◆ About this exercise ◆
Look below for the line containing "(611, 270) none"; from there through the line containing "(523, 608) none", both lines included, please set down each line exactly and nothing else.

◆ Input ◆
* * * * * * *
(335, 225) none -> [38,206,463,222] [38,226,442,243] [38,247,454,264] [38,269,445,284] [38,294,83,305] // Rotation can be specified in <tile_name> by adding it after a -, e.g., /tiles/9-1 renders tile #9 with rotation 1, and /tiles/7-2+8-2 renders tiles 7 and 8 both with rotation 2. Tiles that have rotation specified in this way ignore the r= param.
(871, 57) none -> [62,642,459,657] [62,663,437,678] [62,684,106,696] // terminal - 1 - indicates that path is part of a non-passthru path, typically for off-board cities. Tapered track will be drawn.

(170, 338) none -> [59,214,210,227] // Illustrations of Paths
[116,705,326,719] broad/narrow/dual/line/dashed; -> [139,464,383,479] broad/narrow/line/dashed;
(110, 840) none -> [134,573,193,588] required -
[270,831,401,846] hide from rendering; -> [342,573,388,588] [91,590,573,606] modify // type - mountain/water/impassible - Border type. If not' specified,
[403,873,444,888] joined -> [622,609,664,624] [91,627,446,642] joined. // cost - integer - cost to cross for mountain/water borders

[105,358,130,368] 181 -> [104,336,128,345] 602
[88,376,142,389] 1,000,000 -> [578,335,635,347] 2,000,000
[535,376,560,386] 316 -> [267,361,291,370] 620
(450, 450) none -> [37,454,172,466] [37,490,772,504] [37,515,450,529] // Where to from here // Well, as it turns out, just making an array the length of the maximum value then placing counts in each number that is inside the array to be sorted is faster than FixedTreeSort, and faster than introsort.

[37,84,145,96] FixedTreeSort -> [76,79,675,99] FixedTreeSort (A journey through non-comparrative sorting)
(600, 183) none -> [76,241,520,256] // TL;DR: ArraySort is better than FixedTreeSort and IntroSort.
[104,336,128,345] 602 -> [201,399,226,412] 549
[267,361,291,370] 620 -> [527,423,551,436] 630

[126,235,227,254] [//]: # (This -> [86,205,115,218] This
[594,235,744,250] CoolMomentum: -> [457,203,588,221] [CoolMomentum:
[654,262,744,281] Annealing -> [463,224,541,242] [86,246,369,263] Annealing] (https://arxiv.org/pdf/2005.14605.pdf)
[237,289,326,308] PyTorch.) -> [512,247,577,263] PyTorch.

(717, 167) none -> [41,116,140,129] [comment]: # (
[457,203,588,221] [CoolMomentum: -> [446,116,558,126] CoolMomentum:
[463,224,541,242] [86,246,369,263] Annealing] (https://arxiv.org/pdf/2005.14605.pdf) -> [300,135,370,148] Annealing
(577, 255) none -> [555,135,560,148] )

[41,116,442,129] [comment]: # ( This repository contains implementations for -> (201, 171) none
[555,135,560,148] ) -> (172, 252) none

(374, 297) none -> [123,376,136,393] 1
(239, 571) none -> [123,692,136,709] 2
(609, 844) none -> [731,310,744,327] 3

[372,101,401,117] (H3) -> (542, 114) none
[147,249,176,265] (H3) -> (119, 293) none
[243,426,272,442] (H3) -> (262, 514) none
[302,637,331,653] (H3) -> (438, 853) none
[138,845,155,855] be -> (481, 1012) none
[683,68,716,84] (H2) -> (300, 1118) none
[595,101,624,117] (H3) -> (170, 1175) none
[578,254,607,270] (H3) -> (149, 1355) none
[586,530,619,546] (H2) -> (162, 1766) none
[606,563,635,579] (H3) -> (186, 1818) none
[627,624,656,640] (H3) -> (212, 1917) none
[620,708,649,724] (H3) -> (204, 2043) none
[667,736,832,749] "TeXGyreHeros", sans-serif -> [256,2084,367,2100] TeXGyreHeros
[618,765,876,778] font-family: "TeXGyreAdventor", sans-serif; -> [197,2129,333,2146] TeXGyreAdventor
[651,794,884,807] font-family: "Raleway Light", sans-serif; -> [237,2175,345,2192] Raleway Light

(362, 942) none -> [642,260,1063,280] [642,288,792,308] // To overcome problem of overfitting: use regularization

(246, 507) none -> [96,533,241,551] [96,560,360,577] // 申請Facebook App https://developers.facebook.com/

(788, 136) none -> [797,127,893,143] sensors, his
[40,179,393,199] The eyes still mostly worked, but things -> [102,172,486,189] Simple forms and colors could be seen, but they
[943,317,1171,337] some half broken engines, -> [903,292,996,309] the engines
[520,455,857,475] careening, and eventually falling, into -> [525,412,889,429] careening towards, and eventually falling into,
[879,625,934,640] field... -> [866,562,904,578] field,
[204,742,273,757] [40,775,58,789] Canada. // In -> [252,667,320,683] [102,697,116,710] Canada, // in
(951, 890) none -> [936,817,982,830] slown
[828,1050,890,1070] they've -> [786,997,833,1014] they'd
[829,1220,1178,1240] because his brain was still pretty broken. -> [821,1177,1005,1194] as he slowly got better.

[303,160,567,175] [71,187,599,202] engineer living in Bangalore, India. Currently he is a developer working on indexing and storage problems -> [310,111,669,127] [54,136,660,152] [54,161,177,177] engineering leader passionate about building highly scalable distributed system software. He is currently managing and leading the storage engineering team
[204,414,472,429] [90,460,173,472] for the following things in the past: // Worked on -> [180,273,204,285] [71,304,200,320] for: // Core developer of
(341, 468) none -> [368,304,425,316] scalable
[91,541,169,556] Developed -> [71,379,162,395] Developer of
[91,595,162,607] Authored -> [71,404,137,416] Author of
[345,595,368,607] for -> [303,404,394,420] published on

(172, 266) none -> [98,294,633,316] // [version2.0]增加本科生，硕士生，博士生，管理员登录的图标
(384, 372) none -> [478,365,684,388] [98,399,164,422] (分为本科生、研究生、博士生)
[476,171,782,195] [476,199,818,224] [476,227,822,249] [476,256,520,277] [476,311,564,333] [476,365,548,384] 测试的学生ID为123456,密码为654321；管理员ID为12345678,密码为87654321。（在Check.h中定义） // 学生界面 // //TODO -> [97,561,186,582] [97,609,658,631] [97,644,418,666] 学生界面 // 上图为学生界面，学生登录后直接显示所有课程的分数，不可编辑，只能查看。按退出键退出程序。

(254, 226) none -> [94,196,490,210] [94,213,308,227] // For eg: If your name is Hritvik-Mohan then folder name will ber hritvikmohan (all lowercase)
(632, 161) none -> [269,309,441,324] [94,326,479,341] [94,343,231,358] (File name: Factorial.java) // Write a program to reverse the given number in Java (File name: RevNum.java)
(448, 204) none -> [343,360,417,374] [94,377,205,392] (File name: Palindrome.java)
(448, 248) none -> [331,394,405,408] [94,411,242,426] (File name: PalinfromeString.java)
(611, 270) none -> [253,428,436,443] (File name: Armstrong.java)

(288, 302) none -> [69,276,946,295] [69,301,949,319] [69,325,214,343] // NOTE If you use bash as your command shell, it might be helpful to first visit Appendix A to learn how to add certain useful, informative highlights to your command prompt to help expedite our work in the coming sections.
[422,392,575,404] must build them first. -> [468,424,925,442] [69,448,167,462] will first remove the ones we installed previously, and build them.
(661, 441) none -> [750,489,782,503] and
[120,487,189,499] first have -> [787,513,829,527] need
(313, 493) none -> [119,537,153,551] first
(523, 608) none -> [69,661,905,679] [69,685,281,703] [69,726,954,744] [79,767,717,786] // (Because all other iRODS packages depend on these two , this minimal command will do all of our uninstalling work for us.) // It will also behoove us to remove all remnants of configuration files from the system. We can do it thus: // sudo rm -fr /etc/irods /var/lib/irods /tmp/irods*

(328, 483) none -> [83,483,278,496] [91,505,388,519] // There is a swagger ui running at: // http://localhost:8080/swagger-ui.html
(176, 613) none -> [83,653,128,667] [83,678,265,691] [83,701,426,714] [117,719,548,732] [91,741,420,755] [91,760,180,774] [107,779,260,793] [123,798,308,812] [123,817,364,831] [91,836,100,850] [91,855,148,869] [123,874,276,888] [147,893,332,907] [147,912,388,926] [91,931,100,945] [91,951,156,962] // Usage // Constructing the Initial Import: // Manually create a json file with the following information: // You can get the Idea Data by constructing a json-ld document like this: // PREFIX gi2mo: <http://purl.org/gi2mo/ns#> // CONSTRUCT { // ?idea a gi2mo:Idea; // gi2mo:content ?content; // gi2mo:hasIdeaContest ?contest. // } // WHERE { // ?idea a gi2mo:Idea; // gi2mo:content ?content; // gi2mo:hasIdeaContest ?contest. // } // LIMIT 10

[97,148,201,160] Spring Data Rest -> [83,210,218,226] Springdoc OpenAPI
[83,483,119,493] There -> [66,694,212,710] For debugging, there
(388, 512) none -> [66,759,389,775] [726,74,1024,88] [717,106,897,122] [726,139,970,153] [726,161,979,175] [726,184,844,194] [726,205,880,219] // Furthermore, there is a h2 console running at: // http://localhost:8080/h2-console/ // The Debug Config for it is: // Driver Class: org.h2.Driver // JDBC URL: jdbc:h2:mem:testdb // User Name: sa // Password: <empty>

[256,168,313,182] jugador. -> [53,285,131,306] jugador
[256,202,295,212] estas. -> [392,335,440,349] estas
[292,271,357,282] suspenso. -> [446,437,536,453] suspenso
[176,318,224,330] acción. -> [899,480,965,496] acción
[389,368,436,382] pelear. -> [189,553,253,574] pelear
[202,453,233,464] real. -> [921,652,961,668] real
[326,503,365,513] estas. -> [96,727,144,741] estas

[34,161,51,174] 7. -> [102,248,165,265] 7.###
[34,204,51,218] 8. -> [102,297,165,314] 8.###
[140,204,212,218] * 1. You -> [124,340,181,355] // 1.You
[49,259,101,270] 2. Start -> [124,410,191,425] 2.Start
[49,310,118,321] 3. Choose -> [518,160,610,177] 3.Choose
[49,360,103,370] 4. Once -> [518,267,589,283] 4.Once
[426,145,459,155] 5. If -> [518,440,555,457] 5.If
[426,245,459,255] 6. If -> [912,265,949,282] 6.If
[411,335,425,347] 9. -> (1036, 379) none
* * * * * * *
◆ Response to this task ◆
(611, 270) none -> [253,428,436,443] (File name: Armstrong.java)

(288, 302) none -> [69,276,946,295] [69,301,949,319] [69,325,214,343] // NOTE If you use bash as your command shell, it might be helpful to first visit Appendix A to learn how to add certain useful, informative highlights to your command prompt to help expedite our work in the coming sections.
[422,392,575,404] must build them first. -> [468,424,925,442] [69,448,167,462] will first remove the ones we installed previously, and build them.
(661, 441) none -> [750,489,782,503] and
[120,487,189,499] first have -> [787,513,829,527] need
(313, 493) none -> [119,537,153,551] first
(523, 608) none -> [69,661,905,679] [69,685,281,703] [69,726,954,744] [79,767,717,786] // (Because all other iRODS packages depend on these two , this minimal command will do all of our uninstalling work for us.) // It will also behoove us to remove all remnants of configuration files from the system. We can do it thus: // sudo rm -fr /etc/irods /var/lib/irods /tmp/irods*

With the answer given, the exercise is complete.